Tom Jarriel, wearing a suit and a tie with a small microphone attached to it, sits at a desk. Both hands are on the desk, and he holds a pen in his right hand.
Tom Jarriel on the ABC News program “World News Tonight” in 1979. He joined the network’s newsmagazine “20/20” that same year. Credit...Joe McNally/American Broadcasting Companies, via Getty Images

Richard Sandomir

Oct. 27, 2024, 11:09 a.m. ET

Tom Jarriel, a globetrotting, Emmy-winning reporter who was best known for his work on the ABC newsmagazine “20/20” but also served as the network’s chief White House correspondent and weekend news anchor, died on Thursday at a nursing facility in Annapolis, Md. He was 89.

His death was confirmed by his son Steve, who said he had a debilitating stroke last year.

Mr. Jarriel started at “20/20” in 1979 — a year after it went on the air — and was there for 23 years. His subjects included the child victims of the civil war in Mozambique (including a 9-year-old boy forced by rebels to burn down his own house), the return of the Khmer Rouge in Cambodia and famine in Ethiopia.

“We did not do happy stories together,” Janice Tomlin, his longtime producer, said in an interview. “You had to be in serious trouble for Tom and I to do a story on you."

He considered the defining story of his career to be a series of reports over a decade on the thousands of forgotten, abused and malnourished orphans in Romania. He and Ms. Tomlin found them naked and warehoused in orphanages — some of them dying, others with flies all over them, and others in primitive institutions for what Mr. Jarriel said were unsalvageable children.

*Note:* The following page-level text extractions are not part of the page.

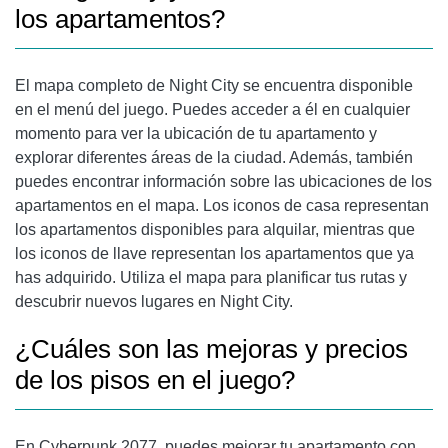
los apartamentos?
El mapa completo de Night City se encuentra disponible
en el menú del juego. Puedes acceder a él en cualquier
momento para ver la ubicación de tu apartamento y
explorar diferentes áreas de la ciudad. Además, también
puedes encontrar información sobre las ubicaciones de los
apartamentos en el mapa. Los iconos de casa representan
los apartamentos disponibles para alquilar, mientras que
los iconos de llave representan los apartamentos que ya
has adquirido. Utiliza el mapa para planificar tus rutas y
descubrir nuevos lugares en Night City.
¿Cuáles son las mejoras y precios
de los pisos en el juego?
En Cyberpunk 2077, puedes mejorar tu apartamento con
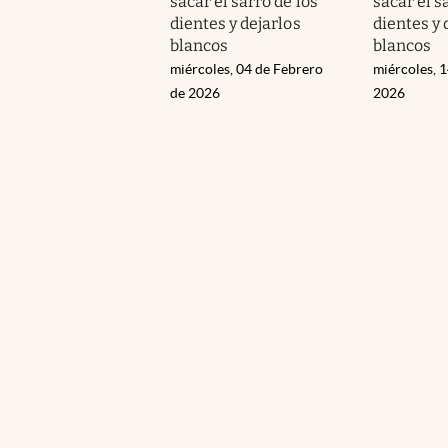
sacar el sarro de los
sacar el s
dientes y dejarlos
dientes y 
blancos
blancos
miércoles, 04 de Febrero
miércoles, 
de 2026
2026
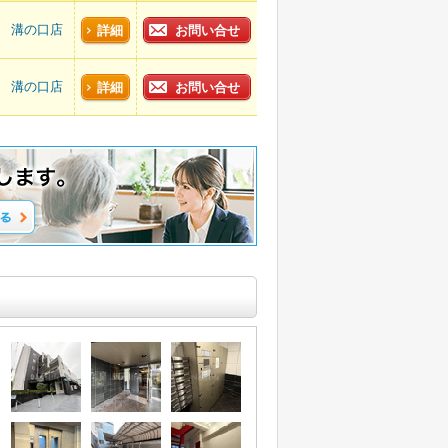
溝の口店
詳細
お問い合せ
溝の口店
詳細
お問い合せ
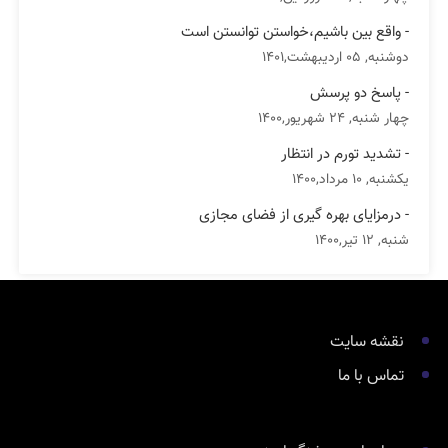
- واقع بین باشیم،خواستن توانستن است
دوشنبه, 05 اردیبهشت,1401
- پاسخ دو پرسش
چهار شنبه, 24 شهریور,1400
- تشدید تورم در انتظار
یکشنبه, 10 مرداد,1400
- درمزایای بهره گیری از فضای مجازی
شنبه, 12 تیر,1400
نقشه سایت
تماس با ما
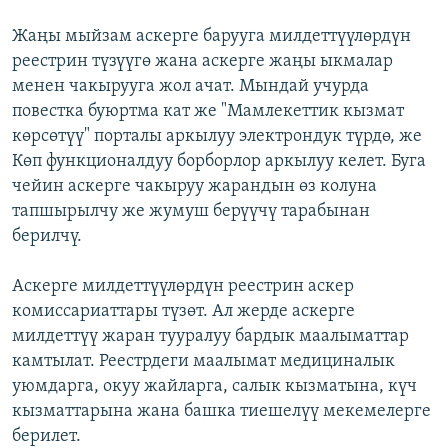
Жаңы мыйзам аскерге барууга милдеттүүлөрдүн
реестрин түзүүгө жана аскерге жаңы ыкмалар
менен чакырууга жол ачат. Мындай учурда
повестка буюртма кат же "Мамлекеттик кызмат
көрсөтүү" порталы аркылуу электрондук түрдө, же
Көп функционалдуу борборлор аркылуу келет. Буга
чейин аскерге чакыруу жарандын өз колуна
тапшырылчу же жумуш берүүчү тарабынан
берилчү.
Аскерге милдеттүүлөрдүн реестрин аскер
комиссариаттары түзөт. Ал жерде аскерге
милдеттүү жаран тууралуу бардык маалыматтар
камтылат. Реестрдеги маалымат медициналык
уюмдарга, окуу жайларга, салык кызматына, күч
кызматтарына жана башка тиешелүү мекемелерге
берилет.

“In more than 50 institutions hidden in remote areas of Romania, innocent children are locked away like condemned prisoners,” Mr. Jarriel said in one of two reports broadcast in 1990. “These are not the orphanages seen before on American television. These are state-run asylums shrouded in secrecy. This is where children with physical or mental defects are banished by a government which has branded them worthless.”

Ms. Tomlin recalled: “We found children in cages, with their heads shaved, four to a crib, some in straitjackets. It was like Auschwitz. The children were dying from malnutrition and fixable things.”